**WHAT YOU NEED TO DO:**
Every line between the top of the data below and the line with "A modified version", both ends included, must be retyped exactly.

--- RECORDS SUPPLIED ---

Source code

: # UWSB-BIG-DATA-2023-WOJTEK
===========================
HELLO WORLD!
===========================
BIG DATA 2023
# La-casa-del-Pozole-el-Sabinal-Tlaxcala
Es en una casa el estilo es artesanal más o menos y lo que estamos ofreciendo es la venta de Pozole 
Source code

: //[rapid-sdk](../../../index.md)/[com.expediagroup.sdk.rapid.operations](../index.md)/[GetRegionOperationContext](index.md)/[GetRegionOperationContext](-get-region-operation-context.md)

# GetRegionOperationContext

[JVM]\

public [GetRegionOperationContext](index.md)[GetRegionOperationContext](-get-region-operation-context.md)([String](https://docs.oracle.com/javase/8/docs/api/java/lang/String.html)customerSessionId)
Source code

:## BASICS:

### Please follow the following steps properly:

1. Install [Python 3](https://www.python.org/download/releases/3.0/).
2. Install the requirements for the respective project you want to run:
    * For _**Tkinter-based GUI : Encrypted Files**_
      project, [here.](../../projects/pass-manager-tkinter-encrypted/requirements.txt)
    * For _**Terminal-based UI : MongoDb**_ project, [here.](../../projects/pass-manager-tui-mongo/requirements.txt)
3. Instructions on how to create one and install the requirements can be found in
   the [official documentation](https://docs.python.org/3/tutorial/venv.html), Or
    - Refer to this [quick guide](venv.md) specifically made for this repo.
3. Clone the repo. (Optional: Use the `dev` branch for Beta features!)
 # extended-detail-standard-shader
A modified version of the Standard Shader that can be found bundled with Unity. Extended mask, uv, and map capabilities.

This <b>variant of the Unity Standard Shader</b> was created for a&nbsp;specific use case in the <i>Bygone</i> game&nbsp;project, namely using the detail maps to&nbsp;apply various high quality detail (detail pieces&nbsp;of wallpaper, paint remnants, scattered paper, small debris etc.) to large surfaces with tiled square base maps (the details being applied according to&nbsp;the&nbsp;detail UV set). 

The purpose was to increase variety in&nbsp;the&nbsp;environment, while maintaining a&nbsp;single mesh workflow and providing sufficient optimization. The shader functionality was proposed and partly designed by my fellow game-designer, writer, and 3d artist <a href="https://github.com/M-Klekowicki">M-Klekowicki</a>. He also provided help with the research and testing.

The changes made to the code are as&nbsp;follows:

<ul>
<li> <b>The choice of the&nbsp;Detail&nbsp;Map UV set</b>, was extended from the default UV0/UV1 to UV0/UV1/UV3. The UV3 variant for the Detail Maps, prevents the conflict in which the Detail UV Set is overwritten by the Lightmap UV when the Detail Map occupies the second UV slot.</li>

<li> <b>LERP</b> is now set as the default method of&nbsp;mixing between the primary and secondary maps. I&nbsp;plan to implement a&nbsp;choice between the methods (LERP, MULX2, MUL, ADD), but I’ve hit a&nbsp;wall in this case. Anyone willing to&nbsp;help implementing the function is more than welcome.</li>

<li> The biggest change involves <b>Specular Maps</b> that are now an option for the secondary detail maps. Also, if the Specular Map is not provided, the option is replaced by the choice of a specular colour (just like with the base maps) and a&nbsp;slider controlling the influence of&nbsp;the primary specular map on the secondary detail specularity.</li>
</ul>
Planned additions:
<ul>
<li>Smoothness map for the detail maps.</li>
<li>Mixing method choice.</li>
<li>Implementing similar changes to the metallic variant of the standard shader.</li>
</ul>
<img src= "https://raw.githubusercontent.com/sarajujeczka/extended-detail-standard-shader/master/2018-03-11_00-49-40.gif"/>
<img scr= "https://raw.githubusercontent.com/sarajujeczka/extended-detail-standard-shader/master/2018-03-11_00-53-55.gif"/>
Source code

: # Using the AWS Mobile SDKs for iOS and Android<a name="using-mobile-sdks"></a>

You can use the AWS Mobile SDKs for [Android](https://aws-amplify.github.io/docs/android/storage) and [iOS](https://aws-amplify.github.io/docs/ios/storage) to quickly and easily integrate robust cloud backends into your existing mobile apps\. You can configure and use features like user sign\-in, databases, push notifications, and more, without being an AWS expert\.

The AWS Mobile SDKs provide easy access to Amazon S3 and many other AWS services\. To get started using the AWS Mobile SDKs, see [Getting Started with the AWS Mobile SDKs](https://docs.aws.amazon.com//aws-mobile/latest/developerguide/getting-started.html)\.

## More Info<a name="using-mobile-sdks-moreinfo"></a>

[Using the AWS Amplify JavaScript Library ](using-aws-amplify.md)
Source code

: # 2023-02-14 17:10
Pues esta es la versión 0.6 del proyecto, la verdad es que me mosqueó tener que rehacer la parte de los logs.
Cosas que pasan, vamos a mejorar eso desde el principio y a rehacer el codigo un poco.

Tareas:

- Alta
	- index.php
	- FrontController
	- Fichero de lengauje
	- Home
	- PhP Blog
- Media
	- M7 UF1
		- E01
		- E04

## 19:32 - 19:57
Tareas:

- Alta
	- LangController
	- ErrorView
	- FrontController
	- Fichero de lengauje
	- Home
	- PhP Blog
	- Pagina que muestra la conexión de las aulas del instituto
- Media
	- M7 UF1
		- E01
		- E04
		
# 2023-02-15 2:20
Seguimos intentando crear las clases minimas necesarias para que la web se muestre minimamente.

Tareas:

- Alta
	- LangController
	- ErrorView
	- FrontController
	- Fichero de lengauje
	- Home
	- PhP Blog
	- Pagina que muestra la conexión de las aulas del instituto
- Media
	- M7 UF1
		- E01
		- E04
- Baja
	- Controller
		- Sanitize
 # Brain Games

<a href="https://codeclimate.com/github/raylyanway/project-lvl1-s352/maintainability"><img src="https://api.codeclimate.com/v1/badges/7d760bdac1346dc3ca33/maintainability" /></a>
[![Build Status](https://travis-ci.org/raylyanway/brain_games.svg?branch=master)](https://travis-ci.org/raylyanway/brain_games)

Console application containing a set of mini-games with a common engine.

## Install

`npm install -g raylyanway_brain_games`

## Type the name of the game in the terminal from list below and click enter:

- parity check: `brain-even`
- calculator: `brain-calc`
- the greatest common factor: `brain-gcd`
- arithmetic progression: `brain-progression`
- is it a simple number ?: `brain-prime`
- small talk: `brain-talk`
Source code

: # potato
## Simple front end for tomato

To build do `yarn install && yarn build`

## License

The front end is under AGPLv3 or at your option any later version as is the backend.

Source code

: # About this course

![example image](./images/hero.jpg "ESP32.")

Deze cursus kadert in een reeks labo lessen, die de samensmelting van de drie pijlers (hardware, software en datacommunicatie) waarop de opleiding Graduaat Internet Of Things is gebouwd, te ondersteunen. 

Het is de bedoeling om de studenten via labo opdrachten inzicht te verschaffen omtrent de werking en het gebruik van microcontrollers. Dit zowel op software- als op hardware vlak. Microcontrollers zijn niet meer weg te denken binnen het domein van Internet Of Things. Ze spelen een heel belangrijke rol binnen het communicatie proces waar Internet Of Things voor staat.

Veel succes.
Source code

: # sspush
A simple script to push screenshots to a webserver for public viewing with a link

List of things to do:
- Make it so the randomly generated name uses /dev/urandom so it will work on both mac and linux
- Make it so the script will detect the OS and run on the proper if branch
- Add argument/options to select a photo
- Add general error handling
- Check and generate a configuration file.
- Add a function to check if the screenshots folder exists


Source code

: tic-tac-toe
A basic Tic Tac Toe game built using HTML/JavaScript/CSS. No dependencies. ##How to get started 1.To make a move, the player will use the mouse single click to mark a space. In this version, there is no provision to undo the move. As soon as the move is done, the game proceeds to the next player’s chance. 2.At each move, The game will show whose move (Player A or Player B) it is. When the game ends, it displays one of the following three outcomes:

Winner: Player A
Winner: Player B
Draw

---

**WRITTEN ANSWER:**
Source code

: # UWSB-BIG-DATA-2023-WOJTEK
===========================
HELLO WORLD!
===========================
BIG DATA 2023
# La-casa-del-Pozole-el-Sabinal-Tlaxcala
Es en una casa el estilo es artesanal más o menos y lo que estamos ofreciendo es la venta de Pozole 
Source code

: //[rapid-sdk](../../../index.md)/[com.expediagroup.sdk.rapid.operations](../index.md)/[GetRegionOperationContext](index.md)/[GetRegionOperationContext](-get-region-operation-context.md)

# GetRegionOperationContext

[JVM]\

public [GetRegionOperationContext](index.md)[GetRegionOperationContext](-get-region-operation-context.md)([String](https://docs.oracle.com/javase/8/docs/api/java/lang/String.html)customerSessionId)
Source code

:## BASICS:

### Please follow the following steps properly:

1. Install [Python 3](https://www.python.org/download/releases/3.0/).
2. Install the requirements for the respective project you want to run:
    * For _**Tkinter-based GUI : Encrypted Files**_
      project, [here.](../../projects/pass-manager-tkinter-encrypted/requirements.txt)
    * For _**Terminal-based UI : MongoDb**_ project, [here.](../../projects/pass-manager-tui-mongo/requirements.txt)
3. Instructions on how to create one and install the requirements can be found in
   the [official documentation](https://docs.python.org/3/tutorial/venv.html), Or
    - Refer to this [quick guide](venv.md) specifically made for this repo.
3. Clone the repo. (Optional: Use the `dev` branch for Beta features!)
 # extended-detail-standard-shader
A modified version of the Standard Shader that can be found bundled with Unity. Extended mask, uv, and map capabilities.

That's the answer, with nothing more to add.